**Exercise objective**
Retype every line in the rows below with no changes at all.

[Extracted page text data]

BEGIN

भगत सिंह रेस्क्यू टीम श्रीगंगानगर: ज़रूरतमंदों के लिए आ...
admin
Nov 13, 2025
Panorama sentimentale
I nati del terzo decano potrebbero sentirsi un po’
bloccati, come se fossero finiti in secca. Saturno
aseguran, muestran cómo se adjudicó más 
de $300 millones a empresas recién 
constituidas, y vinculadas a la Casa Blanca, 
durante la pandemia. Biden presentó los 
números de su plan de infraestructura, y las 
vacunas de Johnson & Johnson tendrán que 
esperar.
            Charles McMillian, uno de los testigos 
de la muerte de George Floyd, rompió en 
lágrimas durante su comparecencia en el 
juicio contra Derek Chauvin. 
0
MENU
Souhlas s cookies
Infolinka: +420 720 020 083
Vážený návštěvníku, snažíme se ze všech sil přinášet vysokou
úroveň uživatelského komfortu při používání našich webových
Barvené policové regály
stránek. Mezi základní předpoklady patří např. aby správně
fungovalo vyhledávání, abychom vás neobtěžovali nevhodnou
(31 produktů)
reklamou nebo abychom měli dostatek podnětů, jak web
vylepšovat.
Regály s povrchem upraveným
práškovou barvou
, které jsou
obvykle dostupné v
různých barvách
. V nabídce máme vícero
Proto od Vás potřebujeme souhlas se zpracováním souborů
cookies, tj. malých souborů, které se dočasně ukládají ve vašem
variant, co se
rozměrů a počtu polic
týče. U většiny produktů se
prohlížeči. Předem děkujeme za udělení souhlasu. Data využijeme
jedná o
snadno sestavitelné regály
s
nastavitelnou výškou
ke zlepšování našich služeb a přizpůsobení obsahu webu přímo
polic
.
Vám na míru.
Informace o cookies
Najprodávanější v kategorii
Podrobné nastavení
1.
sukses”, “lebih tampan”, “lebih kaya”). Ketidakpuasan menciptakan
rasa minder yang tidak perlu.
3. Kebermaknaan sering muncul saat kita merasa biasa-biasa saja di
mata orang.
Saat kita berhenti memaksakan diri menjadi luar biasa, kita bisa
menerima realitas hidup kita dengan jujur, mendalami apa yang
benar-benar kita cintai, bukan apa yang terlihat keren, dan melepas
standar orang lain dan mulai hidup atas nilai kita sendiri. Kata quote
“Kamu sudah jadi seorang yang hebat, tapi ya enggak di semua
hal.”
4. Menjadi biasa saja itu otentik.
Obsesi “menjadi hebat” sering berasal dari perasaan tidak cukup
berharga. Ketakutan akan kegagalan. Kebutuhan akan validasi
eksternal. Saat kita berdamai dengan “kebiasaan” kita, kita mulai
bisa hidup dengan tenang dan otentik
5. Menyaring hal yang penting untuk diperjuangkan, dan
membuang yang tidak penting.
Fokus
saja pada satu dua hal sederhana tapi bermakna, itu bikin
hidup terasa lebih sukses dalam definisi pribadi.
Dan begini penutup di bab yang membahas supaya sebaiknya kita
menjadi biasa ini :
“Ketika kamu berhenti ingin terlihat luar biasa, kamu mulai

END

**Solved exercise**
भगत सिंह रेस्क्यू टीम श्रीगंगानगर: ज़रूरतमंदों के लिए आ...
admin
Nov 13, 2025
Panorama sentimentale
I nati del terzo decano potrebbero sentirsi un po’
bloccati, come se fossero finiti in secca. Saturno
aseguran, muestran cómo se adjudicó más 
de $300 millones a empresas recién 
constituidas, y vinculadas a la Casa Blanca, 
durante la pandemia. Biden presentó los 
números de su plan de infraestructura, y las 
vacunas de Johnson & Johnson tendrán que 
esperar.
            Charles McMillian, uno de los testigos 
de la muerte de George Floyd, rompió en 
lágrimas durante su comparecencia en el 
juicio contra Derek Chauvin. 
0
MENU
Souhlas s cookies
Infolinka: +420 720 020 083
Vážený návštěvníku, snažíme se ze všech sil přinášet vysokou
úroveň uživatelského komfortu při používání našich webových
Barvené policové regály
stránek. Mezi základní předpoklady patří např. aby správně
fungovalo vyhledávání, abychom vás neobtěžovali nevhodnou
(31 produktů)
reklamou nebo abychom měli dostatek podnětů, jak web
vylepšovat.
Regály s povrchem upraveným
práškovou barvou
, které jsou
obvykle dostupné v
různých barvách
. V nabídce máme vícero
Proto od Vás potřebujeme souhlas se zpracováním souborů
cookies, tj. malých souborů, které se dočasně ukládají ve vašem
variant, co se
rozměrů a počtu polic
týče. U většiny produktů se
prohlížeči. Předem děkujeme za udělení souhlasu. Data využijeme
jedná o
snadno sestavitelné regály
s
nastavitelnou výškou
ke zlepšování našich služeb a přizpůsobení obsahu webu přímo
polic
.
Vám na míru.
Informace o cookies
Najprodávanější v kategorii
Podrobné nastavení
1.
sukses”, “lebih tampan”, “lebih kaya”). Ketidakpuasan menciptakan
rasa minder yang tidak perlu.
3. Kebermaknaan sering muncul saat kita merasa biasa-biasa saja di
mata orang.
Saat kita berhenti memaksakan diri menjadi luar biasa, kita bisa
menerima realitas hidup kita dengan jujur, mendalami apa yang
benar-benar kita cintai, bukan apa yang terlihat keren, dan melepas
standar orang lain dan mulai hidup atas nilai kita sendiri. Kata quote
“Kamu sudah jadi seorang yang hebat, tapi ya enggak di semua
hal.”
4. Menjadi biasa saja itu otentik.
Obsesi “menjadi hebat” sering berasal dari perasaan tidak cukup
berharga. Ketakutan akan kegagalan. Kebutuhan akan validasi
eksternal. Saat kita berdamai dengan “kebiasaan” kita, kita mulai
bisa hidup dengan tenang dan otentik
5. Menyaring hal yang penting untuk diperjuangkan, dan
membuang yang tidak penting.
Fokus
saja pada satu dua hal sederhana tapi bermakna, itu bikin
hidup terasa lebih sukses dalam definisi pribadi.
Dan begini penutup di bab yang membahas supaya sebaiknya kita
menjadi biasa ini :
“Ketika kamu berhenti ingin terlihat luar biasa, kamu mulai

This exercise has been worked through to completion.